[[ DATA UNDER STUDY open ]]

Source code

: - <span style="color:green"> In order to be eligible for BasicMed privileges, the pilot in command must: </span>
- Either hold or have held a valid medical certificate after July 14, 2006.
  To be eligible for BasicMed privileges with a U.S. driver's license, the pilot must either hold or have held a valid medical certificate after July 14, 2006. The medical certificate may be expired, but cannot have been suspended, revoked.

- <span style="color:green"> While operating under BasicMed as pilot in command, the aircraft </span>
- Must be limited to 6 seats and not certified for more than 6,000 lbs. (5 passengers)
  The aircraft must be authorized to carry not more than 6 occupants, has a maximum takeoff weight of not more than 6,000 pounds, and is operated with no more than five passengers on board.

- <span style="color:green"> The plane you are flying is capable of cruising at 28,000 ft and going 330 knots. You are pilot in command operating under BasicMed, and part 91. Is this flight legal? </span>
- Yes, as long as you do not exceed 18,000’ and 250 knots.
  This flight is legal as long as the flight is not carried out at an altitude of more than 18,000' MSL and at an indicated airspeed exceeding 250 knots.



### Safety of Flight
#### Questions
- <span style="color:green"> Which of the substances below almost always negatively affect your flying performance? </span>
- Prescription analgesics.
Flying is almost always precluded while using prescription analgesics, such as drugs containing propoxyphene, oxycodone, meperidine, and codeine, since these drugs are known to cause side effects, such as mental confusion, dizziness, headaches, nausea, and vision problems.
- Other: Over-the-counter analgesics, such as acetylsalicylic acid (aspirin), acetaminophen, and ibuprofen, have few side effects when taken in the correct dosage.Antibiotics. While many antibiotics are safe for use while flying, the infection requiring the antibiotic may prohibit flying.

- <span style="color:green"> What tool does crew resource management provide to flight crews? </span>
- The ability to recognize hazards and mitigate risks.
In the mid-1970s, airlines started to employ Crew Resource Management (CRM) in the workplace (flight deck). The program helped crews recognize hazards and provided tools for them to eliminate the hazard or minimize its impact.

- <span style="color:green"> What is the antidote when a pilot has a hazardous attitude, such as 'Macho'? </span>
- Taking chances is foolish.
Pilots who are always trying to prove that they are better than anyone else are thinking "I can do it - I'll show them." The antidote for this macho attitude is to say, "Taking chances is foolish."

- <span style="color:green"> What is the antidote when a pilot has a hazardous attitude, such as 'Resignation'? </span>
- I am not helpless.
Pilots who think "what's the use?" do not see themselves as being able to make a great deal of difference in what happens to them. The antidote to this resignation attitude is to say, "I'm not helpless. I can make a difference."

[[ DATA UNDER STUDY closed ]]

## ACTIVITY
Copy out every line of the records above word for word, keeping their original characters and layout.

## RESPONSE BELOW
Source code

: - <span style="color:green"> In order to be eligible for BasicMed privileges, the pilot in command must: </span>
- Either hold or have held a valid medical certificate after July 14, 2006.
  To be eligible for BasicMed privileges with a U.S. driver's license, the pilot must either hold or have held a valid medical certificate after July 14, 2006. The medical certificate may be expired, but cannot have been suspended, revoked.

- <span style="color:green"> While operating under BasicMed as pilot in command, the aircraft </span>
- Must be limited to 6 seats and not certified for more than 6,000 lbs. (5 passengers)
  The aircraft must be authorized to carry not more than 6 occupants, has a maximum takeoff weight of not more than 6,000 pounds, and is operated with no more than five passengers on board.

- <span style="color:green"> The plane you are flying is capable of cruising at 28,000 ft and going 330 knots. You are pilot in command operating under BasicMed, and part 91. Is this flight legal? </span>
- Yes, as long as you do not exceed 18,000’ and 250 knots.
  This flight is legal as long as the flight is not carried out at an altitude of more than 18,000' MSL and at an indicated airspeed exceeding 250 knots.



### Safety of Flight
#### Questions
- <span style="color:green"> Which of the substances below almost always negatively affect your flying performance? </span>
- Prescription analgesics.
Flying is almost always precluded while using prescription analgesics, such as drugs containing propoxyphene, oxycodone, meperidine, and codeine, since these drugs are known to cause side effects, such as mental confusion, dizziness, headaches, nausea, and vision problems.
- Other: Over-the-counter analgesics, such as acetylsalicylic acid (aspirin), acetaminophen, and ibuprofen, have few side effects when taken in the correct dosage.Antibiotics. While many antibiotics are safe for use while flying, the infection requiring the antibiotic may prohibit flying.

- <span style="color:green"> What tool does crew resource management provide to flight crews? </span>
- The ability to recognize hazards and mitigate risks.
In the mid-1970s, airlines started to employ Crew Resource Management (CRM) in the workplace (flight deck). The program helped crews recognize hazards and provided tools for them to eliminate the hazard or minimize its impact.

- <span style="color:green"> What is the antidote when a pilot has a hazardous attitude, such as 'Macho'? </span>
- Taking chances is foolish.
Pilots who are always trying to prove that they are better than anyone else are thinking "I can do it - I'll show them." The antidote for this macho attitude is to say, "Taking chances is foolish."

- <span style="color:green"> What is the antidote when a pilot has a hazardous attitude, such as 'Resignation'? </span>
- I am not helpless.
Pilots who think "what's the use?" do not see themselves as being able to make a great deal of difference in what happens to them. The antidote to this resignation attitude is to say, "I'm not helpless. I can make a difference."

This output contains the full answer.